The new standard will build on Bluetooth 4.0, which means most existing smartphones and tablets will probably recognize and manage devices built for mesh networks. In theory, connected device makers could also utilize new mesh networking technology if they designed their products to accommodate Bluetooth upgrades. Smart building technologies like connected lights, thermostats, and door locks (just to mention a few), currently utilize a broad range of wireless technologies to sync their networks. Devices with Bluetooth mesh networking will be subject to thorough testing and validation to ensure their compatibility. This in turn could encourage more people and businesses to consider connected devices for their homes and workplaces.
The IoT has experienced notable growth without much (if any) mainstream successes and advances like what we’re seeing with the union of Bluetooth and mesh networking, to make IoT scenarios more plausible. Installing smart technology like lights in a residential home can cause even the most patient individuals to throw a fit of frustration. If syncing lights was simple as pairing them with a smartphone and portable speaker, they’d probably be purchased more frequently by consumers.

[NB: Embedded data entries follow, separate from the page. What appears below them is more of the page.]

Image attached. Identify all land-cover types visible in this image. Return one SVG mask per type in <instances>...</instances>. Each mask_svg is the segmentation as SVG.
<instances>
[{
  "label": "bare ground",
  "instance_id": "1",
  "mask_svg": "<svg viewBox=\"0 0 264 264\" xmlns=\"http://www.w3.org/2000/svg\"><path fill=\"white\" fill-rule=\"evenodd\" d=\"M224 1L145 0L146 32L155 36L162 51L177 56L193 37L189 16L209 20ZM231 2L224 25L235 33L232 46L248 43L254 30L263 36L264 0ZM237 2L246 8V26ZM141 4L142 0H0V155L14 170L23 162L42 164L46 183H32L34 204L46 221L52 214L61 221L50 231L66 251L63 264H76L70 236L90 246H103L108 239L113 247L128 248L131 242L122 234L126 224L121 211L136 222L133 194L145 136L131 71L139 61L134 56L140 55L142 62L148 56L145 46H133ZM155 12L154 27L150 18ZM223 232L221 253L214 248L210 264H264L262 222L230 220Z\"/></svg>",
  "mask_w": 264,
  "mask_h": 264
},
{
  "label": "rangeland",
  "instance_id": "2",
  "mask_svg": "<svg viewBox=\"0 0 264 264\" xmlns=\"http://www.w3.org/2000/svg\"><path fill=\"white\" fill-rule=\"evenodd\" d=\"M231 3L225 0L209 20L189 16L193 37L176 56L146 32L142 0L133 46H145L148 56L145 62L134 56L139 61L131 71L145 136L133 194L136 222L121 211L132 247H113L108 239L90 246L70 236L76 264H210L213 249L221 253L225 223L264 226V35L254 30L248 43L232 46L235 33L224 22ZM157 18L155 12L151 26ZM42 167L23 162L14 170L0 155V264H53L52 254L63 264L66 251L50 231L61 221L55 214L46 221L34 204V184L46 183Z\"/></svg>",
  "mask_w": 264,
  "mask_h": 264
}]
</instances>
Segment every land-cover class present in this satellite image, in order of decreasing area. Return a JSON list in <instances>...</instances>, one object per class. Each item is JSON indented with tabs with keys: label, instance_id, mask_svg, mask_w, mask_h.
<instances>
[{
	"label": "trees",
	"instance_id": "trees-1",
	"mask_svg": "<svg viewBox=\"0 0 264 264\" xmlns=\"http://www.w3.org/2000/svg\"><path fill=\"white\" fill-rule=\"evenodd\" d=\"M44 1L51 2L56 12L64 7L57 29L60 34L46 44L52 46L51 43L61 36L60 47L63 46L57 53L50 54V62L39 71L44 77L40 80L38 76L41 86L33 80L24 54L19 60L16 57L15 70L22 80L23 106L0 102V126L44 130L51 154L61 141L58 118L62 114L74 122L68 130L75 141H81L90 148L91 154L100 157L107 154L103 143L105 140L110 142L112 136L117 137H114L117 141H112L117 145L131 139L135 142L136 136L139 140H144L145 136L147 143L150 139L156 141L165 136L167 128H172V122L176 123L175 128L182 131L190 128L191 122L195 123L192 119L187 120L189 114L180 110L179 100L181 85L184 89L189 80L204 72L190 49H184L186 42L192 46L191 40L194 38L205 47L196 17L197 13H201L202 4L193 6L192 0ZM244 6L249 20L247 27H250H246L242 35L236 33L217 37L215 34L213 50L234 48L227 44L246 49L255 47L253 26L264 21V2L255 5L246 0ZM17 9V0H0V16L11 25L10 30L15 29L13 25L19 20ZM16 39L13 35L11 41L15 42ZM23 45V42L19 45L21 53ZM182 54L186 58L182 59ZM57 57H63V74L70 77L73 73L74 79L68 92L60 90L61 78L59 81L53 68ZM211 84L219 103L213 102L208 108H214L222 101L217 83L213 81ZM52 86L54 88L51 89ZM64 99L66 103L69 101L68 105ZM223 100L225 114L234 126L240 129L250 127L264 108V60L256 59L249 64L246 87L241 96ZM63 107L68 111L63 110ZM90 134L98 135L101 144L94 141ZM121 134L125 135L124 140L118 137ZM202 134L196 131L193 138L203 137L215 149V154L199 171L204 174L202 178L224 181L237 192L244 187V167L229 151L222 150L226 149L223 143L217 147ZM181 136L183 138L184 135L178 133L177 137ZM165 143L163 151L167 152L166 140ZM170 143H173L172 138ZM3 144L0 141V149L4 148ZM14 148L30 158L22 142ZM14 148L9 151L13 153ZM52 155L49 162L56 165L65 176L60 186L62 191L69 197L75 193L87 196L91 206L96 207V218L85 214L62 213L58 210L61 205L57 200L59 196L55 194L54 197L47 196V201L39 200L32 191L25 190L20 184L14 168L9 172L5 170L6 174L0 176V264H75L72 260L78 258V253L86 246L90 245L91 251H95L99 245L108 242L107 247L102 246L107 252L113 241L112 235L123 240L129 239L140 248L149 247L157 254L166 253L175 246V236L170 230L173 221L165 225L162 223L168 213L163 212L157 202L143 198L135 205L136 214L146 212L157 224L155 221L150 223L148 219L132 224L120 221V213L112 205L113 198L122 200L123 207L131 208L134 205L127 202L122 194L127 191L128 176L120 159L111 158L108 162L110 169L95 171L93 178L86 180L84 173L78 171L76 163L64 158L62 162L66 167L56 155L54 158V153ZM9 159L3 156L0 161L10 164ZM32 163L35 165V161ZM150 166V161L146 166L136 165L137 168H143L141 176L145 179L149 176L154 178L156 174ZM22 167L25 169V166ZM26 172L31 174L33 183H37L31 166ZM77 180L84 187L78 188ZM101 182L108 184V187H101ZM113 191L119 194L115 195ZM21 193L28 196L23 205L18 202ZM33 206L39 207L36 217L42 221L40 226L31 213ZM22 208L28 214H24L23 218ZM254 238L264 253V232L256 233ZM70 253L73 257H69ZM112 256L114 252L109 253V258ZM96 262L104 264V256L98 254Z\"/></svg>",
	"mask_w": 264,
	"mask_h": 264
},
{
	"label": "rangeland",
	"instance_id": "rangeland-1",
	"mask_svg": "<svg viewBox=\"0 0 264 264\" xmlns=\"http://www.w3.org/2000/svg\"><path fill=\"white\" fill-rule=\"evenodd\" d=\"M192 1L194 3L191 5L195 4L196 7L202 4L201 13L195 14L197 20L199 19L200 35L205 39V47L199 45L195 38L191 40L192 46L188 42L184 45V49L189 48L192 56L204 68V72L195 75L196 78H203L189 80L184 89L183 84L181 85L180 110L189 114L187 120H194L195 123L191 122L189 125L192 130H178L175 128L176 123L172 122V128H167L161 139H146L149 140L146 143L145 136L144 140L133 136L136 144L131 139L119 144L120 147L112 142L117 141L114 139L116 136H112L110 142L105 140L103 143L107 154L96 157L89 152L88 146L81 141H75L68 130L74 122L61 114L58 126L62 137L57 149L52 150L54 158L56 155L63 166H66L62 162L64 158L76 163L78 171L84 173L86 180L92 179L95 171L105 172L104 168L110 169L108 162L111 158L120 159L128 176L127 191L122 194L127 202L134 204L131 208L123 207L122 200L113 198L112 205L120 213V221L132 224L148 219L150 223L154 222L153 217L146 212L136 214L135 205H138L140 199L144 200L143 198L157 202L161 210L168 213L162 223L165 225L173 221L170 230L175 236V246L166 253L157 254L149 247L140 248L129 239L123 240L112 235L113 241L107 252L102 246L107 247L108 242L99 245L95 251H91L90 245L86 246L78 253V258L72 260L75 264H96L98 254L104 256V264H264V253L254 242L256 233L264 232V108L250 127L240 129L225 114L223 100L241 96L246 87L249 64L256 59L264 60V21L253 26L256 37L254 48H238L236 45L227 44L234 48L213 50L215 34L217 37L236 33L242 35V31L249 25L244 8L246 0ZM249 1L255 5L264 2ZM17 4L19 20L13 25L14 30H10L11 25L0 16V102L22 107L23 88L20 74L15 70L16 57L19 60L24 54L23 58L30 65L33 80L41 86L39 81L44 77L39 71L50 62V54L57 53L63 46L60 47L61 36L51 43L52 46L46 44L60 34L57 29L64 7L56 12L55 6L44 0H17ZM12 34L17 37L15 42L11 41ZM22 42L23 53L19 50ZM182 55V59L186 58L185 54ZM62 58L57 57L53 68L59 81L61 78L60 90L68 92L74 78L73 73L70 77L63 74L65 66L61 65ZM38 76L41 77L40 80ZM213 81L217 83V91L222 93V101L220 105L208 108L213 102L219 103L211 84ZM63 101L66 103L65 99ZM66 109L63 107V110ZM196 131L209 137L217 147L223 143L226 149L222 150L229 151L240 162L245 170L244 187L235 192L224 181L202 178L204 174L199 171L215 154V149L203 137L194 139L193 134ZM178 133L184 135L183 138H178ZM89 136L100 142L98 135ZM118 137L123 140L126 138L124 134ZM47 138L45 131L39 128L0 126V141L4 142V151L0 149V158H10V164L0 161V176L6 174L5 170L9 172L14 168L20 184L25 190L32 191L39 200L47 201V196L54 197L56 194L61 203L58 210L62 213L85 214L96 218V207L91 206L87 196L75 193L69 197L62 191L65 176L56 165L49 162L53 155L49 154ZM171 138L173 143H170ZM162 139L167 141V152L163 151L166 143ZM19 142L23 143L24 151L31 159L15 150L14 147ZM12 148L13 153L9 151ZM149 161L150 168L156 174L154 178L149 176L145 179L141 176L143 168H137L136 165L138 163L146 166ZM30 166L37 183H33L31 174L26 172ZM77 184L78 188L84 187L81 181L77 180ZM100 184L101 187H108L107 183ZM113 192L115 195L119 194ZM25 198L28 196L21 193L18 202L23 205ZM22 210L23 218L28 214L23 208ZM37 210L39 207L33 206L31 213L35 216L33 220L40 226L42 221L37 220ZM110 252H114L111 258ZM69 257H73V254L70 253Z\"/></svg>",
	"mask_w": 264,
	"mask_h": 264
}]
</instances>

Some of the earliest IoT implementations were in commercial applications like factories, retail stores, or office buildings, due to the complexity involved in provisioning and maintaining these networks. Bluetooth’s simplicity could encourage additional placement of sensors and edge-networking devices that transmit detailed information around a building the size of a football stadium. Bluetooth mesh networking is something we don’t fully understand in terms of all the products developers might build using this technology. The first devices that fully incorporate Bluetooth and mesh networking should be deployed over the next six months. Companies of the Bluetooth SIG have researched mesh networking since late-2014, however it takes a long time for upwards of 30,000 corporate entities to agree on a universal standard.